--- Record extracts Enclosed Below ---
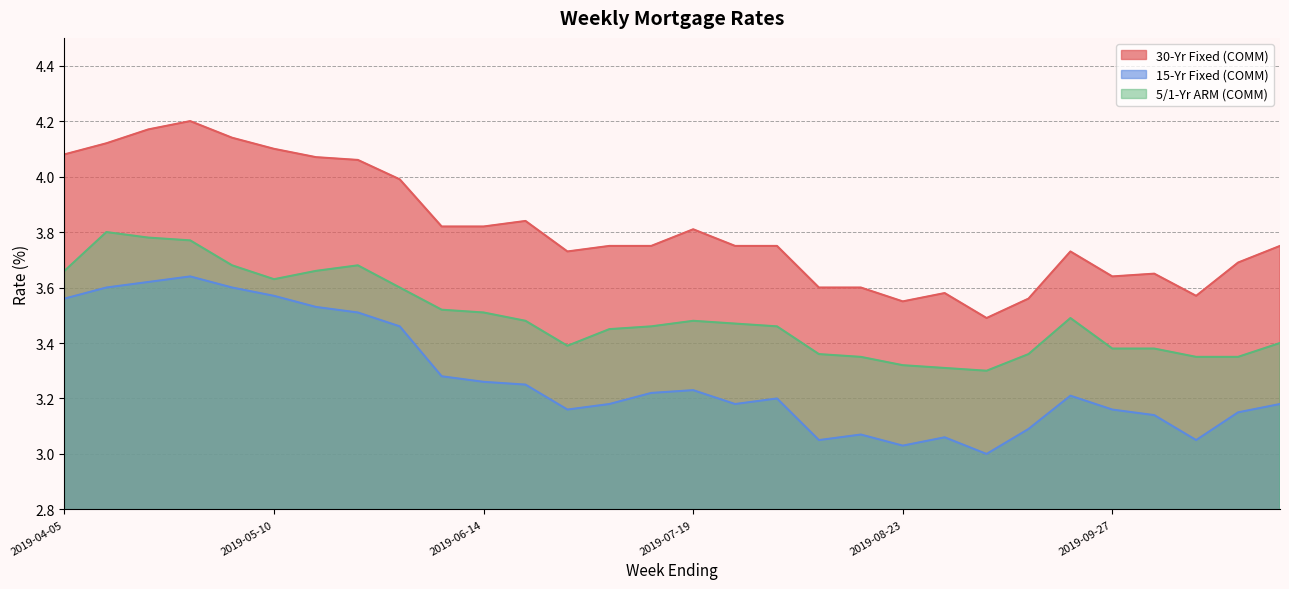

What is the lowest value of the 30-Yr Fixed (COMM) series?

3.5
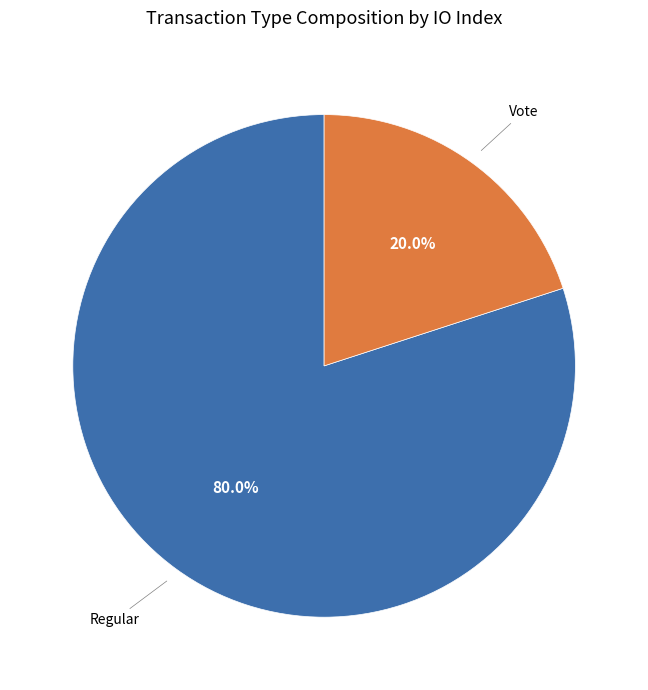

Is there a majority slice in this chart?

Yes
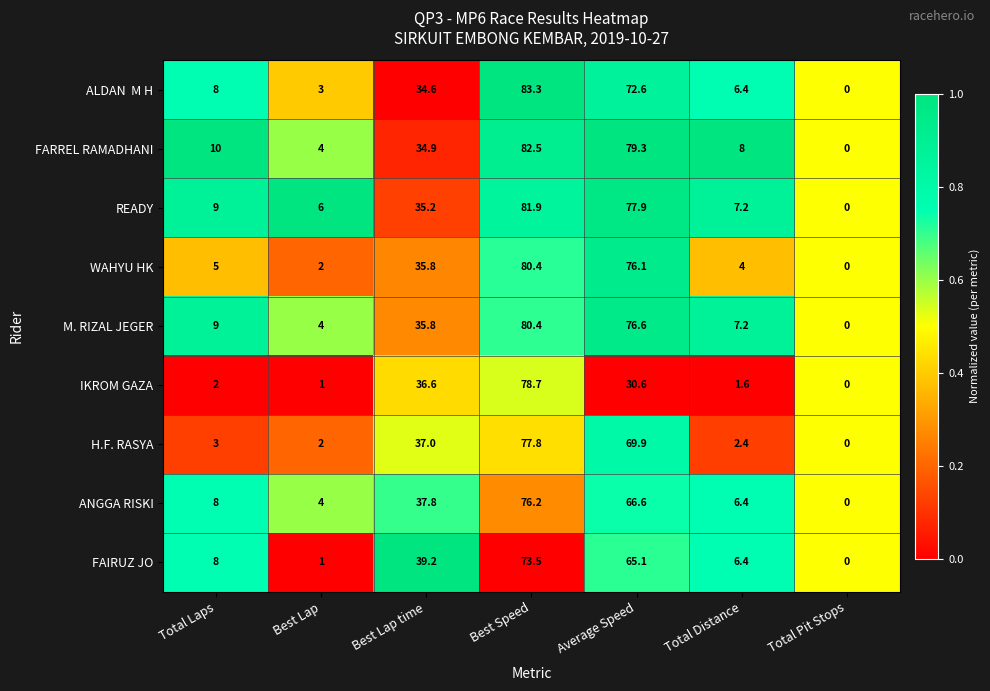

At which label is READY closest to 40?

Best Lap time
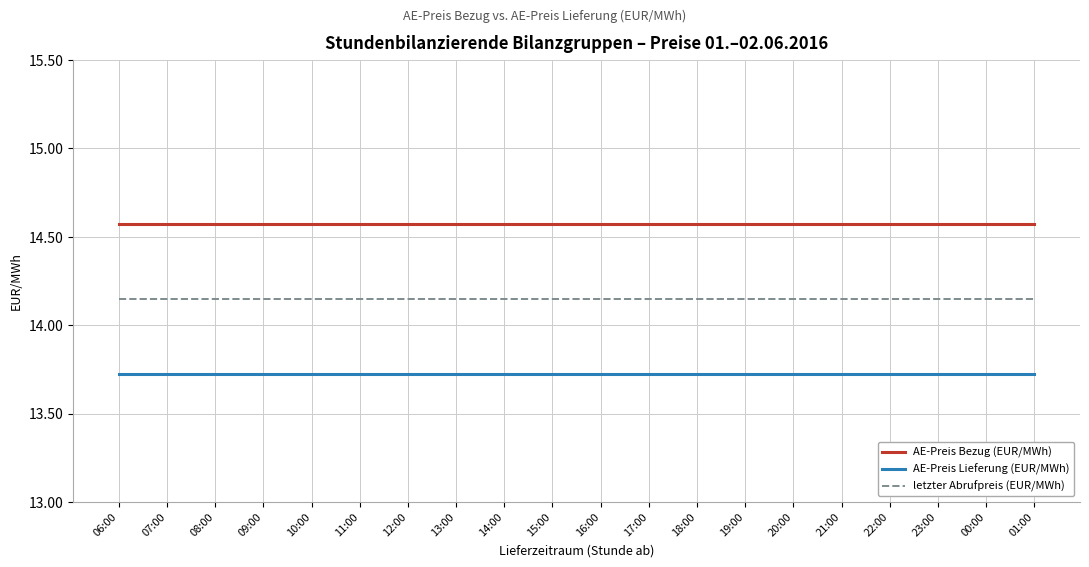

Is it true that AE-Preis Lieferung (EUR/MWh) equals 8.1 at 11:00?

False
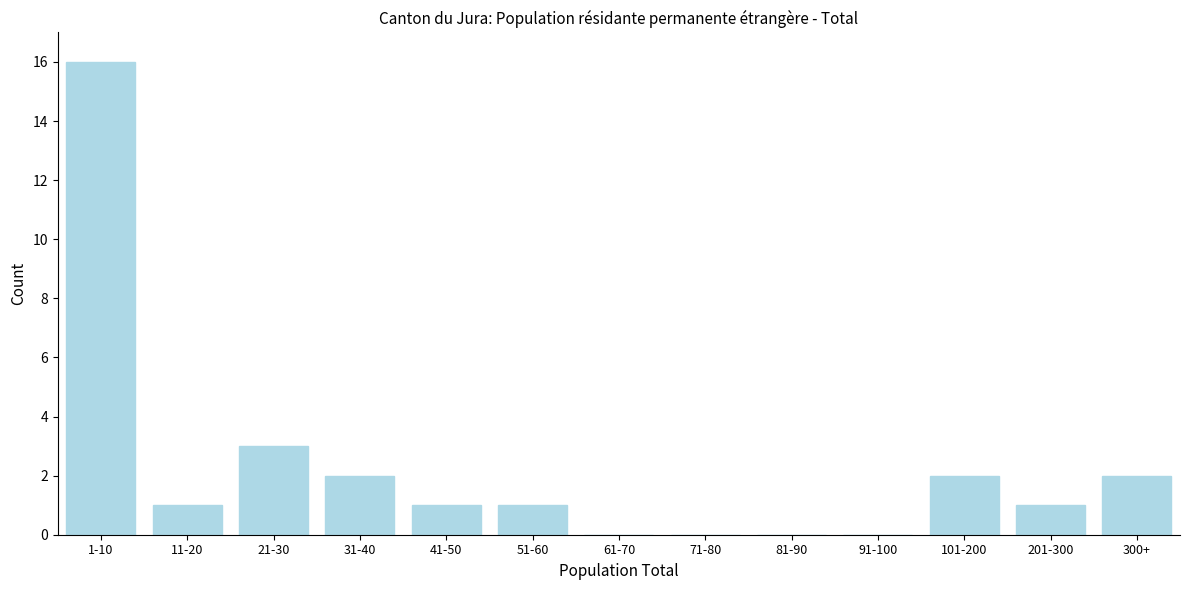

Reading right to left, list all the values displayed in this chart.

300+=2	201-300=1	101-200=2	91-100=0	81-90=0	71-80=0	61-70=0	51-60=1	41-50=1	31-40=2	21-30=3	11-20=1	1-10=16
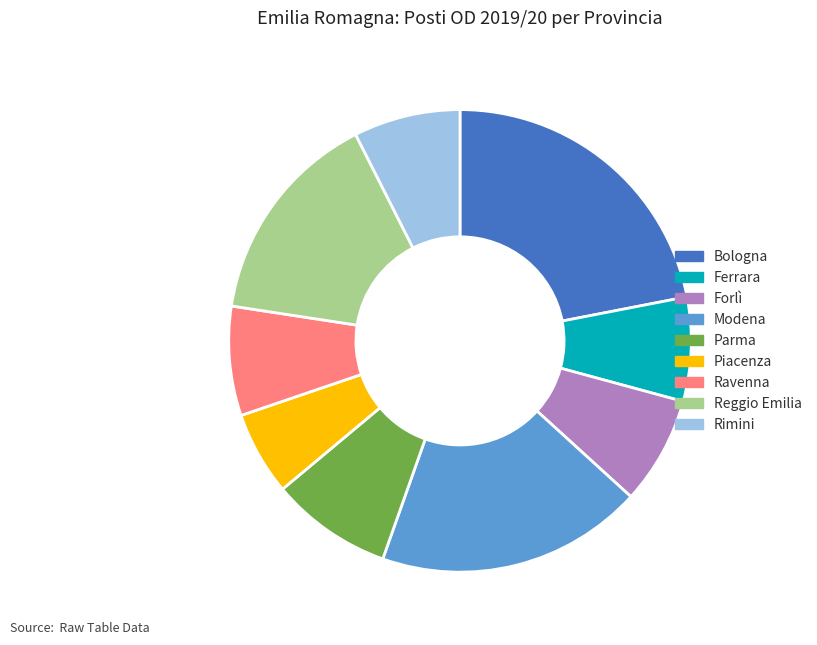

How many slices are in this pie chart?

9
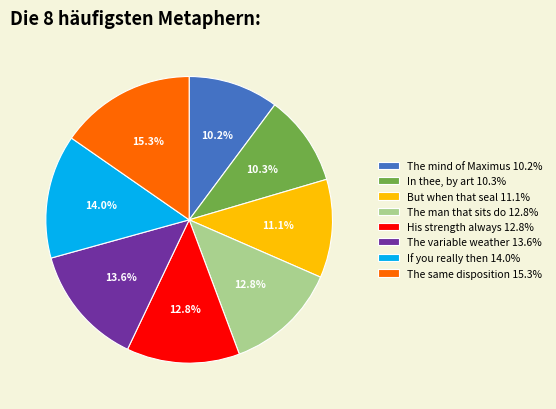

Is there a majority slice in this chart?

No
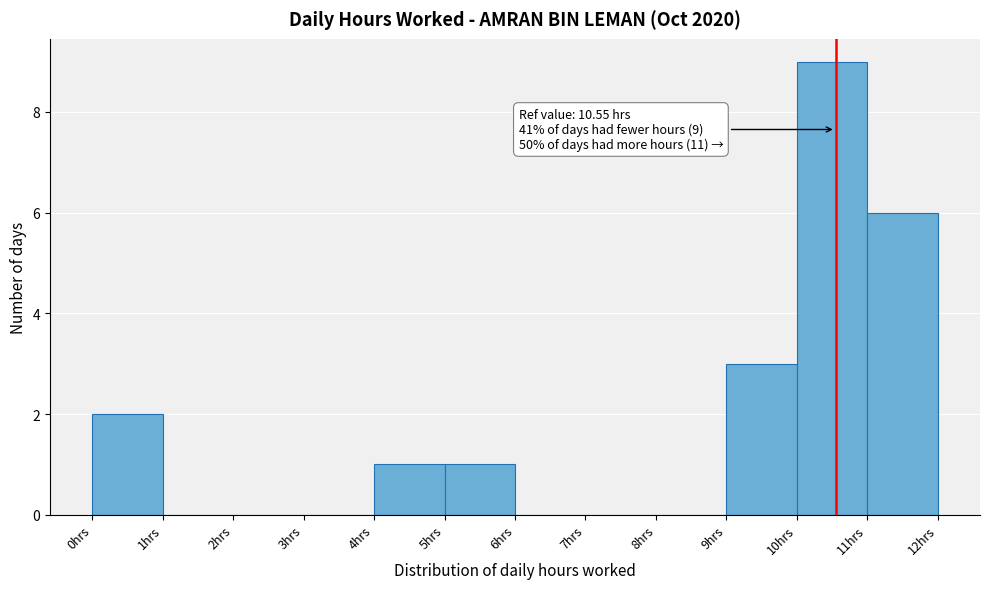

Which range on the x-axis has the tallest bar?

10 to 11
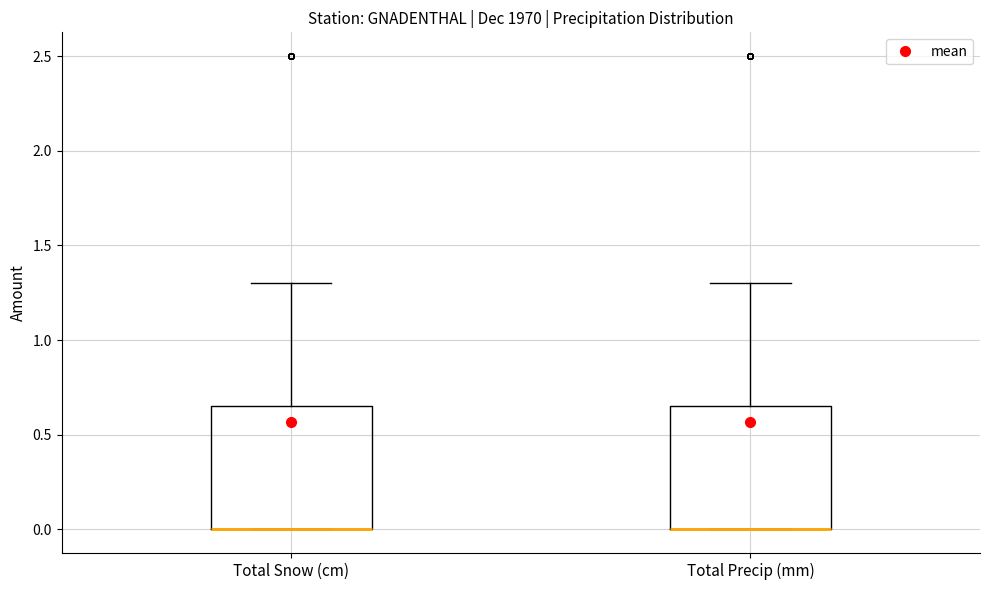

Reading left to right, transcribe this box plot: for each box, give where its median line is, the range the box spans, and where its two whiskers end, as read against the y-axis. The values are not printed on the chart, so give them approximately, as read against the axis.

Total Snow (cm): median 0.00 (drawn on the box's lower edge), box 0.00 to 0.65, whiskers 0.00 to 1.30
Total Precip (mm): median 0.00 (drawn on the box's lower edge), box 0.00 to 0.65, whiskers 0.00 to 1.30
--- End of Enclosed Record extracts ---
Give back all of the material above line for line, without any changes, and leave out the pictures.

▶ **Exercise solution**:
What is the lowest value of the 30-Yr Fixed (COMM) series?

3.5

Is there a majority slice in this chart?

Yes

At which label is READY closest to 40?

Best Lap time

Is it true that AE-Preis Lieferung (EUR/MWh) equals 8.1 at 11:00?

False

Reading right to left, list all the values displayed in this chart.

300+=2	201-300=1	101-200=2	91-100=0	81-90=0	71-80=0	61-70=0	51-60=1	41-50=1	31-40=2	21-30=3	11-20=1	1-10=16

How many slices are in this pie chart?

9

Is there a majority slice in this chart?

No

Which range on the x-axis has the tallest bar?

10 to 11

Reading left to right, transcribe this box plot: for each box, give where its median line is, the range the box spans, and where its two whiskers end, as read against the y-axis. The values are not printed on the chart, so give them approximately, as read against the axis.

Total Snow (cm): median 0.00 (drawn on the box's lower edge), box 0.00 to 0.65, whiskers 0.00 to 1.30
Total Precip (mm): median 0.00 (drawn on the box's lower edge), box 0.00 to 0.65, whiskers 0.00 to 1.30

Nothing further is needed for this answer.